**WORK INSTRUCTIONS**
[1] From the passage below, extract the section that begins at the words "It was a welcome" and stops after the words "involvement. Paid involvement.".
[2] Pull out every line in the records below that contains the word "others", and copy each one as it appears.

**GIVEN TEXT**
Of course, eye candy is always welcome but I'm talking more about the mix of people - the Abercrombie and Finch crowd, the motorcycle dudes, the nuclear families with 2.5 kids and a dog - they were all there and represented all age ranges.

It was a welcome reprieve from the sort-of bad news I received today. I attended a meeting at City Hall today to discuss an upcoming event in which the association willl be participating. The meeting went well - the officials were excited about our involvement and the whole theme of the city-wide event. The disappointment came a little later when talking to the executive director of the association who told me that unfortunately there is only eight weeks of funding left for the work I've been given instead of the end-of-September deadline as previously mentioned. We're working on finding sponsorships for the event, with a portion of the donation earmarked for the program itself, and hopefully, my continued involvement. Paid involvement.

**DATA SHOWN**
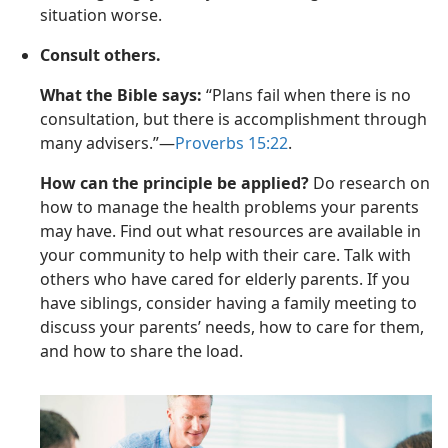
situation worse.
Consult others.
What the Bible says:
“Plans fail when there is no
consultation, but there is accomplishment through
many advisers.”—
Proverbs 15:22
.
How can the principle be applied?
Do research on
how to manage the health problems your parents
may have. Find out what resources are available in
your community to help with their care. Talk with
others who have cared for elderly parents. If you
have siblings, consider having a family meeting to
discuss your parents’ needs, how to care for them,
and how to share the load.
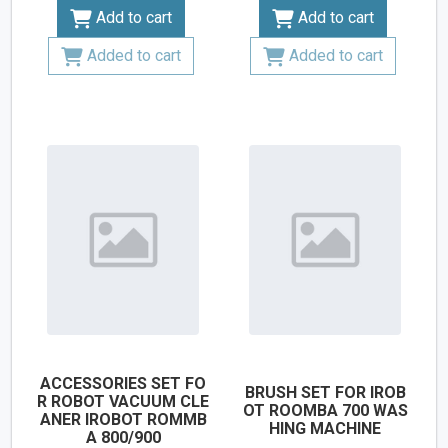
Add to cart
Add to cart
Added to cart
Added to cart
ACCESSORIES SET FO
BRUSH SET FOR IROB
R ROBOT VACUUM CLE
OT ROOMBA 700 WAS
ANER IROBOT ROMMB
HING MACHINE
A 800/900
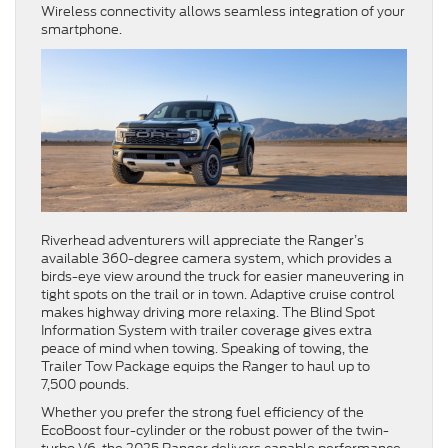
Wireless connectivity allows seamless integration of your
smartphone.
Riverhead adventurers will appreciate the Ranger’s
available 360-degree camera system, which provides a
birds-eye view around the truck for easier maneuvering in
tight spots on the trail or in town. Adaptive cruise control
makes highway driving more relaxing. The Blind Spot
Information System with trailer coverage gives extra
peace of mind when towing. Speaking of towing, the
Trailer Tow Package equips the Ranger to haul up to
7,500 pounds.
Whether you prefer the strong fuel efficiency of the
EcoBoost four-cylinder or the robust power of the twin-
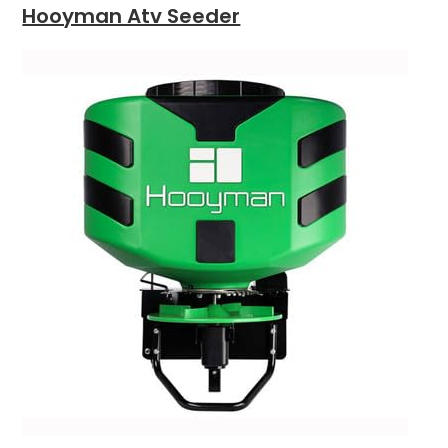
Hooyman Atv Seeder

**ANSWERS TO THE PROBLEMS**
[1]
It was a welcome reprieve from the sort-of bad news I received today. I attended a meeting at City Hall today to discuss an upcoming event in which the association willl be participating. The meeting went well - the officials were excited about our involvement and the whole theme of the city-wide event. The disappointment came a little later when talking to the executive director of the association who told me that unfortunately there is only eight weeks of funding left for the work I've been given instead of the end-of-September deadline as previously mentioned. We're working on finding sponsorships for the event, with a portion of the donation earmarked for the program itself, and hopefully, my continued involvement. Paid involvement.

[2]
Consult others.
others who have cared for elderly parents. If you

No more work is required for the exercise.